Limitations of our study include the nonrandomized and uncontrolled design, which introduces the possibility of unmeasured confounding factors leading to the decrease we observed in healthcare utilization. Additionally, the single-center design precludes our ability to assess for healthcare utilization outcomes in other nearby facilities. We had incomplete implementation of our new process, counseling just over 60% of patients. As our primary outcomes relied on documentation in the medical record, both undersampling (not documenting some interventions) and reporting bias (being more likely to record positive sessions from intervention) are possible. Lastly, despite a moderate total sample size of almost 250 patients, the relatively small numbers of patients who were actually prescribed naltrexone in our study lessens our ability to show direct impact.

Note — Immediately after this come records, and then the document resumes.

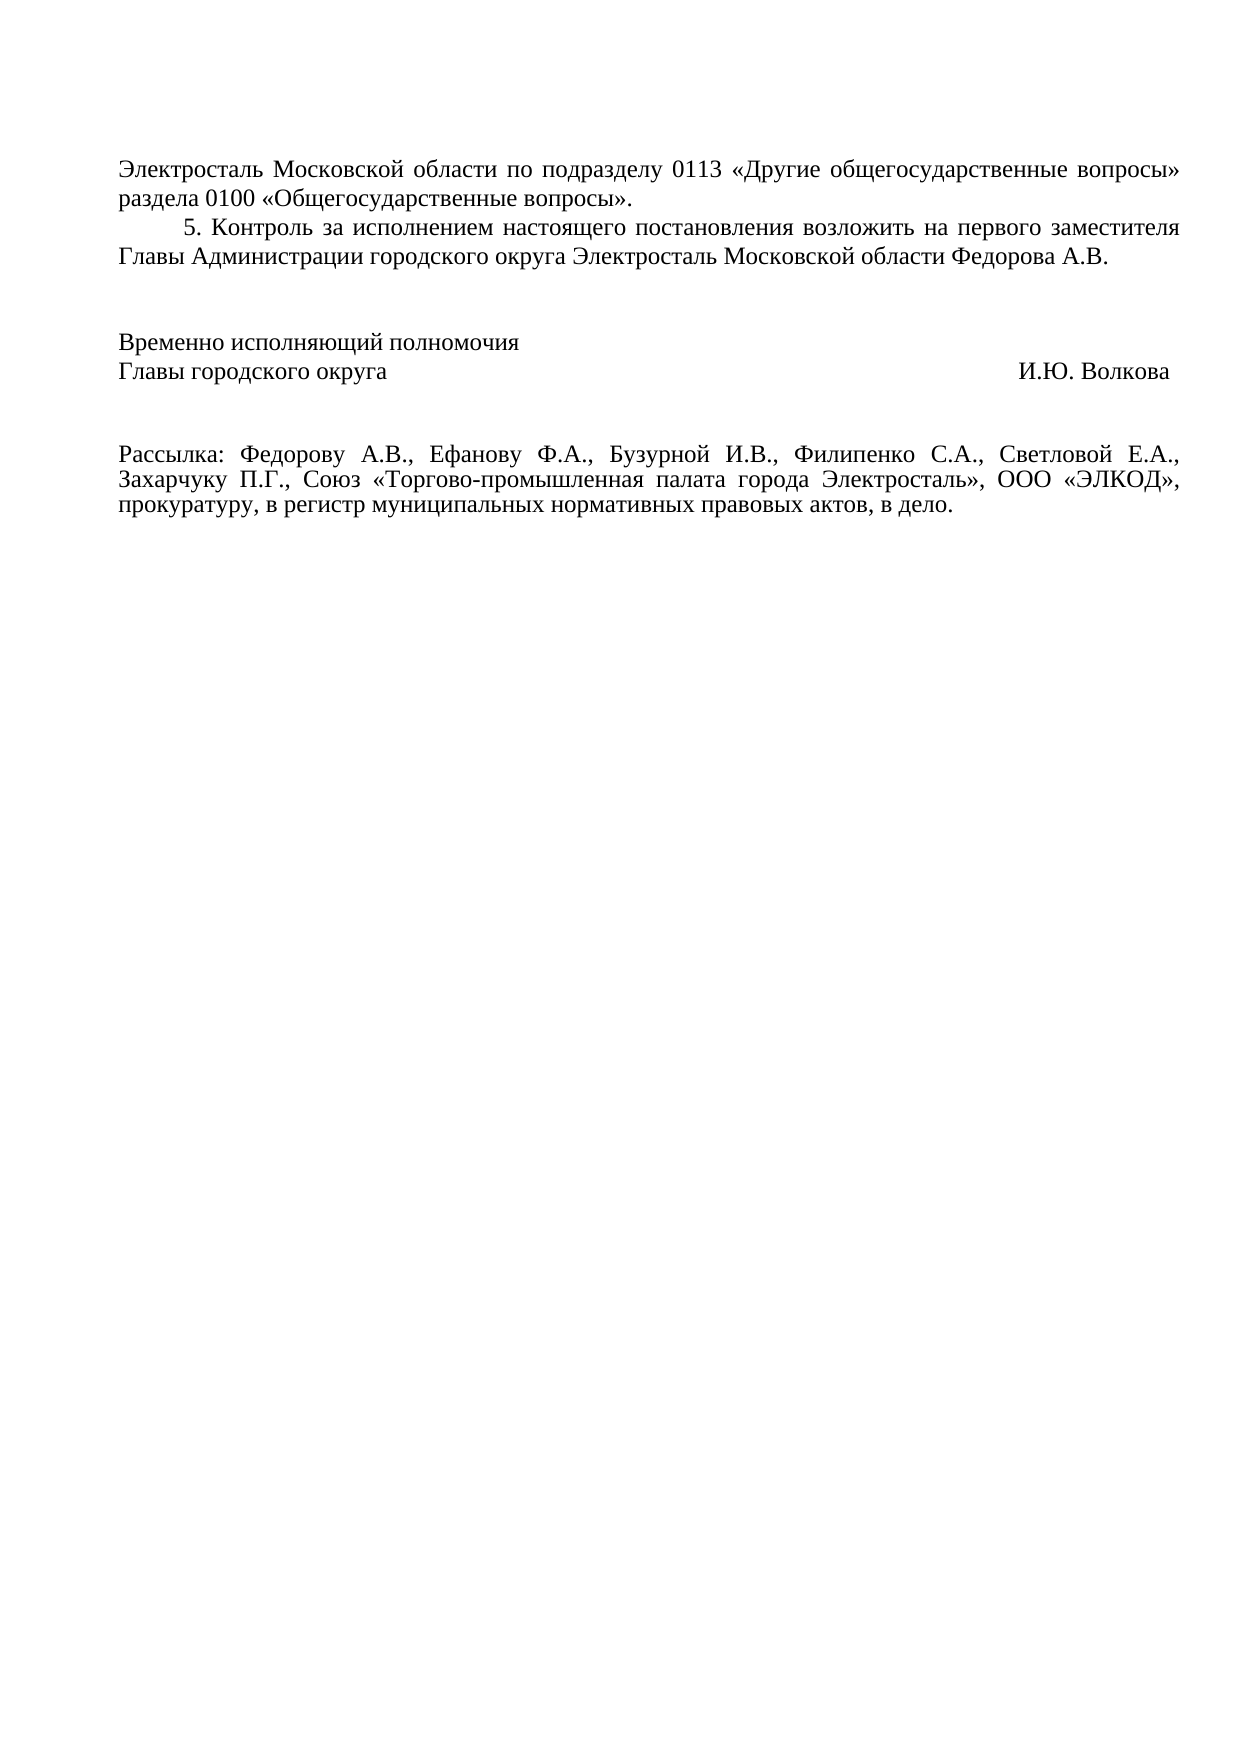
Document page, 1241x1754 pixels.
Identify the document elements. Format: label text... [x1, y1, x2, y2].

text Временно исполняющий полномочия [118, 327, 1181, 356]
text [118, 154, 1181, 212]
text Главы городского округа И.Ю. Волкова [118, 356, 1181, 384]
text 5. Контроль за исполнением настоящего постановления возложить на первого заместителя Главы Администрации городского округа Электросталь Московской области Федорова А.В. [118, 212, 1181, 269]
text Рассылка: Федорову А.В., Ефанову Ф.А., Бузурной И.В., Филипенко С.А., Светловой Е.А., Захарчуку П.Г., Союз «Торгово-промышленная палата города Электросталь», ООО «ЭЛКОД», прокуратуру, в регистр муниципальных нормативных правовых актов, в дело. [118, 442, 1181, 517]
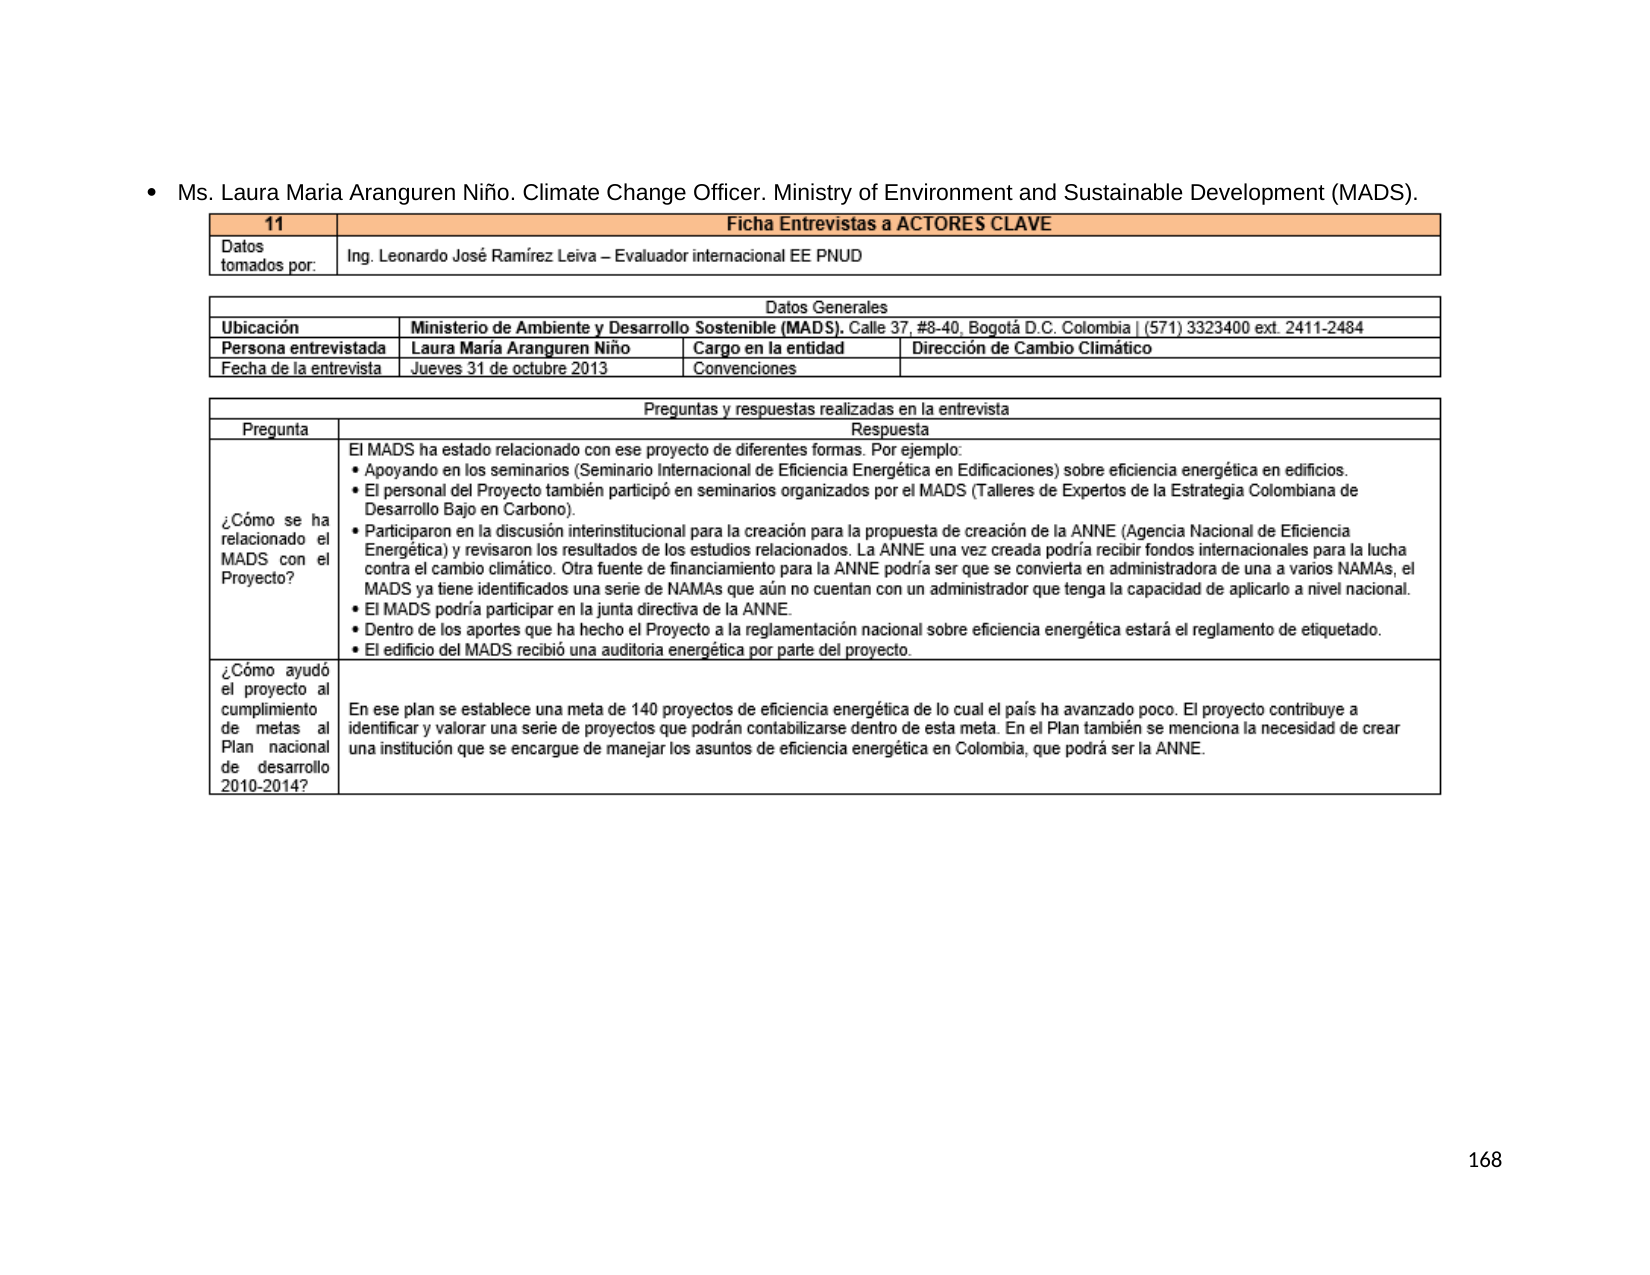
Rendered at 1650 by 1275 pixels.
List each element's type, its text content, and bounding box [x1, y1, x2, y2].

In conclusion, our study demonstrates a practical process for counseling about and prescribing naltrexone to patients hospitalized for alcohol detoxification or withdrawal. We demonstrate that many of these patients will be interested in starting naltrexone at discharge and will reliably fill the prescriptions if written. Counseling was associated with a significant reduction in subsequent healthcare utilization. These results have a wide potential impact given the ubiquitous nature of AUDs among hospitalized patients in community and academic settings.
The authors have no conflicts of interest relevant to this article to disclose. There were no sources of funding for this work.